Une nouvelle application de la gendarmerie fait débat
L’application GendNotes permet aux gendarmes de prendre des notes et de les transférer directement depuis leur smartphone. Un gain de temps qui pose néanmoins la question de la sécurisation et du traitement de données sensibles, parfois nécessaires à l’avancée d’une enquête judiciaire.
Orientation sexuelle ou religieuse, opinion politique, appartenance syndicale, données de santé… Voici les informations que peuvent noter les gendarmes français dans leur smartphone depuis le 21 février, au lendemain du décret du ministère de l’intérieur autorisant « le traitement automatisé des données à caractère personnel » sur l’application mobile « GendNotes ».
D’après l’article premier dudit décret, il s’agit de « faciliter le recueil et la conservation, en vue de leur exploitation, des informations collectées par les militaires de la gendarmerie nationale », notamment « à l’occasion d’investigations », et « faciliter la transmission de comptes rendus aux autorités judiciaires ».
Données plus ou moins sensibles
« Un gendarme a toujours un petit carnet dans sa poche pour noter des renseignements, explique-t-on à la gendarmerie nationale. Afin de nous moderniser, nous utilisons depuis 2016 le NeoGend, smartphone chiffré, désormais équipé de cette application de prises de notes. » Dans des champs préremplis, le militaire peut ainsi renseigner le sexe, le nom et la date de naissance, la nationalité et la profession.

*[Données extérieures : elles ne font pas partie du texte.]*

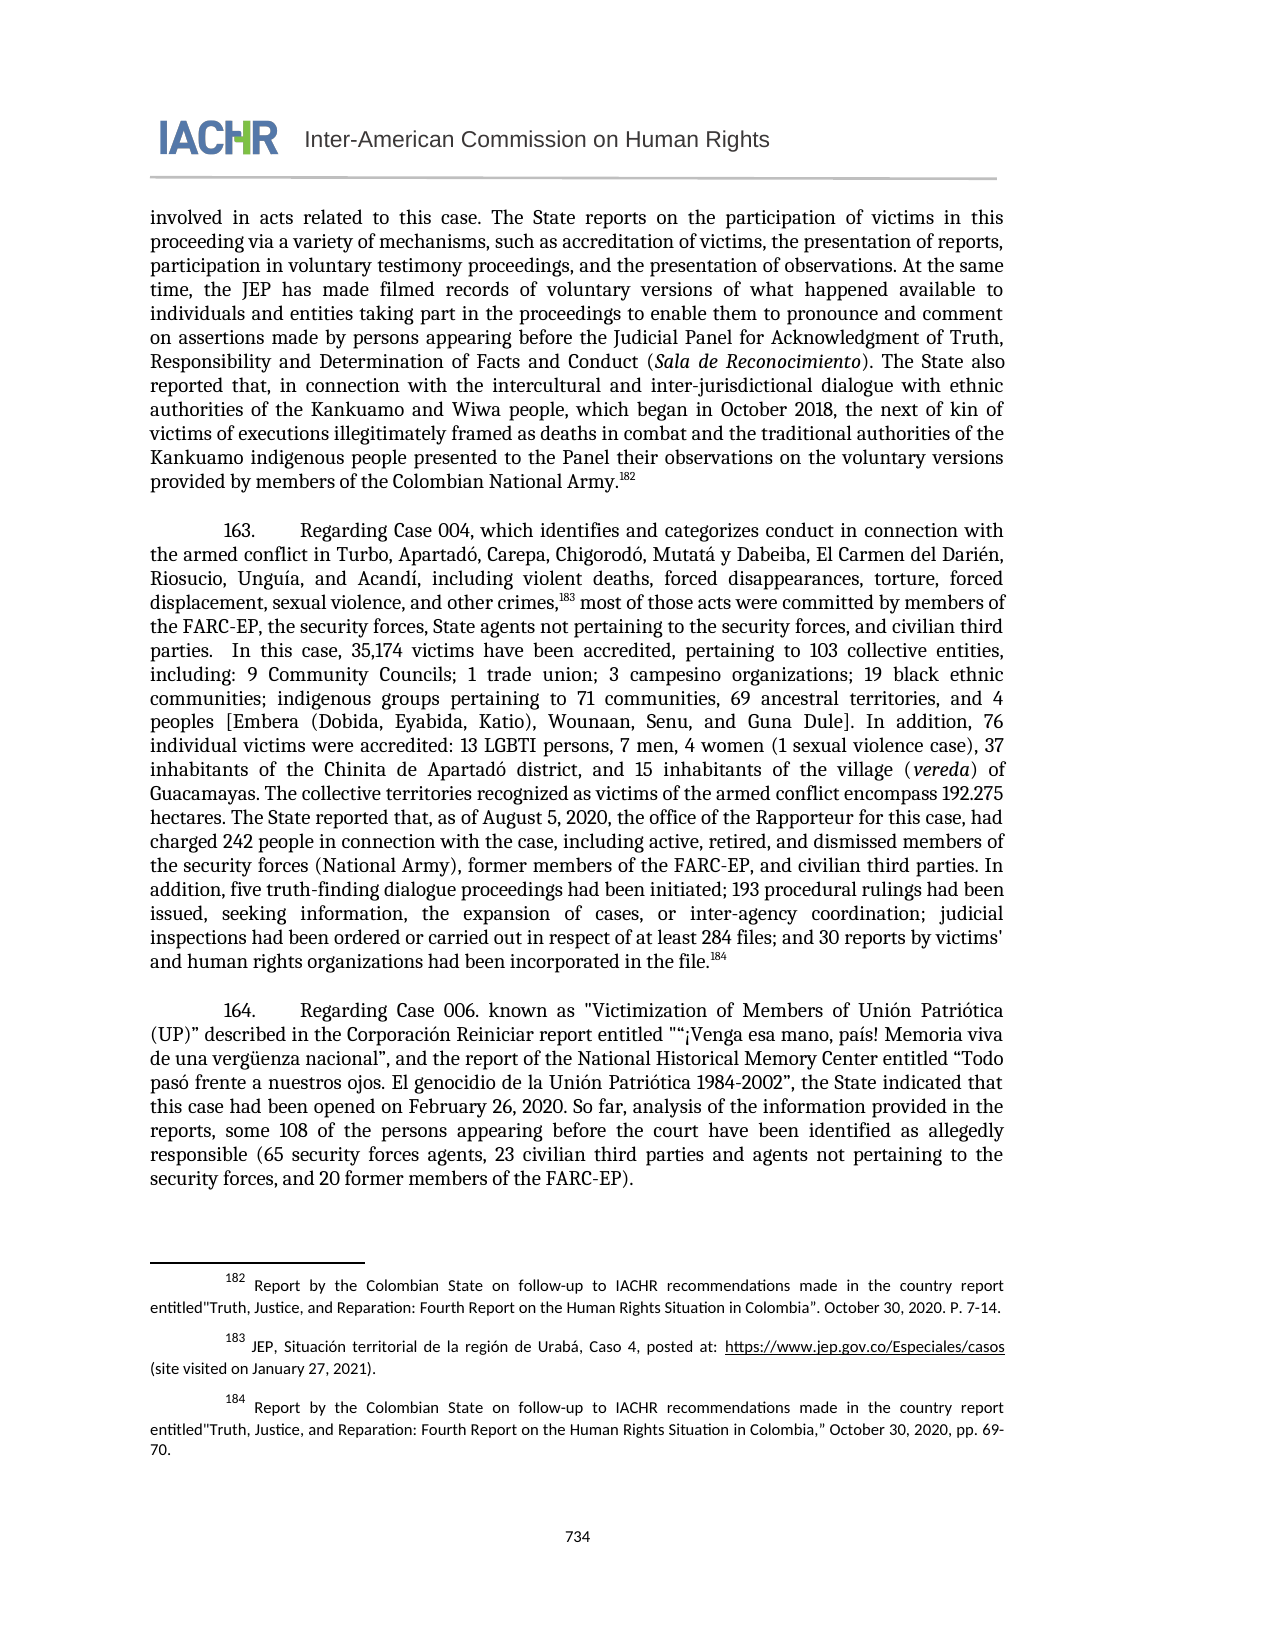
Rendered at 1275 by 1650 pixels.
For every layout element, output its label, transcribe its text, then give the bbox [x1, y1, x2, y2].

list For above-mentioned Case 003, all in all 269 voluntary testimonies have been obtained, 83 of them from army officers and 178 from non-commissioned officers. In addition, 2,011 active or retired members of the security forces have been identified as having been potentially involved in acts related to this case. The State reports on the participation of victims in this proceeding via a variety of mechanisms, such as accreditation of victims, the presentation of reports, participation in voluntary testimony proceedings, and the presentation of observations. At the same time, the JEP has made filmed records of voluntary versions of what happened available to individuals and entities taking part in the proceedings to enable them to pronounce and comment on assertions made by persons appearing before the Judicial Panel for Acknowledgment of Truth, Responsibility and Determination of Facts and Conduct (Sala de Reconocimiento). The State also reported that, in connection with the intercultural and inter-jurisdictional dialogue with ethnic authorities of the Kankuamo and Wiwa people, which began in October 2018, the next of kin of victims of executions illegitimately framed as deaths in combat and the traditional authorities of the Kankuamo indigenous people presented to the Panel their observations on the voluntary versions provided by members of the Colombian National Army. [150, 206, 1005, 493]
list Regarding Case 006. known as "Victimization of Members of Unión Patriótica (UP)” described in the Corporación Reiniciar report entitled "“¡Venga esa mano, país! Memoria viva de una vergüenza nacional”, and the report of the National Historical Memory Center entitled “Todo pasó frente a nuestros ojos. El genocidio de la Unión Patriótica 1984-2002”, the State indicated that this case had been opened on February 26, 2020. So far, analysis of the information provided in the reports, some 108 of the persons appearing before the court have been identified as allegedly responsible (65 security forces agents, 23 civilian third parties and agents not pertaining to the security forces, and 20 former members of the FARC-EP). [150, 999, 1005, 1190]
picture [150, 110, 283, 166]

Ces données, ensuite, sont éventuellement transmises dans le logiciel de rédaction des procédures de la gendarmerie nationale auquel ont accès les autorités judiciaires. En outre, le maire de la commune ou le préfet peuvent avoir accès à ces informations « dans la stricte limite du besoin d’en connaître », soit des cas exceptionnels, engageant la sécurité publique par exemple.
« Un gain de temps considérable », assure l’administration. Sauf que le gendarme peut aussi être amené à noter des informations plus sensibles, notamment dans le champ « commentaires libres ». « Une victime agressée du fait de son orientation sexuelle par exemple, nous le notons car cette information permet de requalifier l’infraction en agression homophobe, détaille la gendarmerie nationale, insistant sur l’absence de toute « stigmatisation ou discrimination. »
Des inquiétudes sur leur utilisation
C’est néanmoins ce risque qui fait tiquer associations et avocats. « C’est un décret imprécis qui n’offre pas assez de garanties », résume Maryse Artiguelong, vice-présidente de la Ligue des droits de l’Homme (LDH), pour qui « quand on a des données, en général, on les utilise ».
Une inquiétude partagée par Me Thierry Vallat, spécialiste du numérique. « Du moment que ces données sont stockées dans un logiciel ou sur un smartphone, il existe un risque de croisement d’informations », estime l’avocat qui insiste par ailleurs sur le risque de craquage du téléphone de l’officier de gendarmerie. Prudent, l’avocat spécialiste du numérique souligne aussi que, si nous sommes aujourd’hui dans un régime démocratique, « on ne sait pas ce qu’il peut arriver dans le futur et à quoi pourraient servir ces données ».
Et sans faire de procès d’intention aux gendarmes, il trouve tout de même problématique qu’ils soient seuls à décider de garder en mémoire ces informations, ou non. « Il serait préférable de mettre en place des garde-fous, suggère-t-il, comme un juge qui donnerait l’autorisation de noter une donnée sensible mais indispensable au bon procédé de l’enquête. »
La gendarmerie se veut rassurante
« C’est une polémique qui me surprend », s’étonne Frédéric Le Louette, président de l’Association professionnelle nationale de militaires « Gend XXI », pour qui l’utilisation de GendNotes ne représente en rien une révolution. « Nous serions les premiers à émettre des réserves si nous avions le sentiment que l’application peut poser problème et servir à un quelconque fichage », ajoute-t-il.
D’après la gendarmerie nationale, aucune information notée dans le champ « commentaires libres » de GendNotes n’est transmise automatiquement à quelque logiciel que ce soit. « Tout est fait par oral, mail ou écrit, comme au temps du carnet de notes. » Un point sur lequel la commission nationale de l’informatique et des libertés (CNIL), qui s’est montrée favorable à l’utilisation de GendNotes, a tout de même émis une réserve affirmant qu’« il conviendrait que les données sensibles soient transmises de manière chiffrée et que ces transmissions soient tracées ».